Originally from a coastal village that no longer exists, Jyotsana moved to a smaller village with her fisherman father and family. Fishing as an industry has had limited growth in this region, and as the fish quality deteriorated, so did the family income.
As the sea surged, Jyotsana’s mother began to fear that the water would enter their home. The trauma affected her capacity to work and 14-year-old Jyotsana had to leave school to take care of her siblings. Her mother’s mental anguish was deepened by the loss of the community that had originally existed around them. To ensure that she would be around people she had known before, the family decided to move closer to a relocated colony. This helped her find mental support and relief. Jyotsana’s father meanwhile started a micro business to be able to pay for their food. Though India’s Public Distribution System (PDS) is designed to help ensure food security for underprivileged communities, Jyotsana’s family hasn’t been able to access it as they have no papers to prove their identity. These records are tied to geographical location and there is no allowance for portage of entitlements. So, the family continues to live on the edge of nutritional insecurity.

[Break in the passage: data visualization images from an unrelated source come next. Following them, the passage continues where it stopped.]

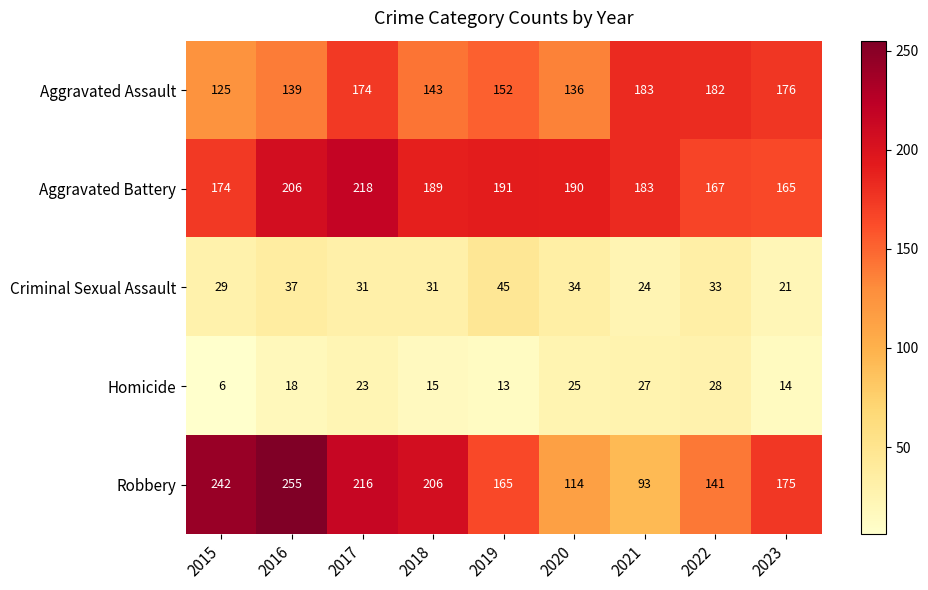

Which series changed the most between 2015 and 2020?

Robbery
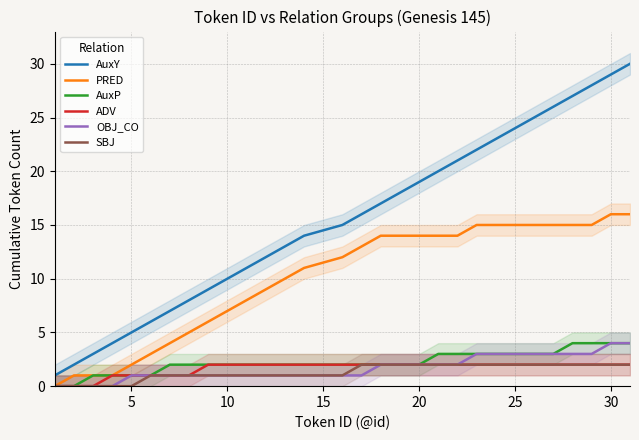

True or false: PRED and AuxP intersect in this chart.

False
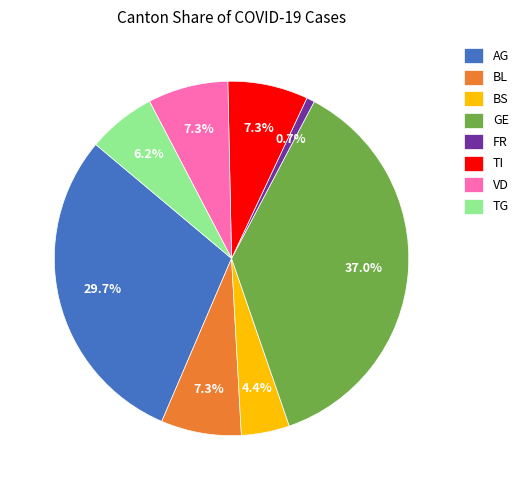

Is there a majority slice in this chart?

No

Kanchan lives within the Mahanadi Delta hotspot region and belongs to a community that has been designated as Scheduled Caste. The breeze here is strong, and the constant stress of the sea level rising and moving inland has affected her psychologically. The effect on her has been severe enough to cause a stroke that has led to paralysis. A frontline (ASHA – Accredited Social Health Activist) worker, she can no longer earn as her mobility is limited due to inability to access a wheelchair. Life at home is challenging due to the unavailability of a toilet inside. Kanchan admits that the situation has led to suicidal ideation, and that she has not been able to even reach the sea so as to consider drowning. Her son has now migrated and the remittances from him have been providing for her food and medical care.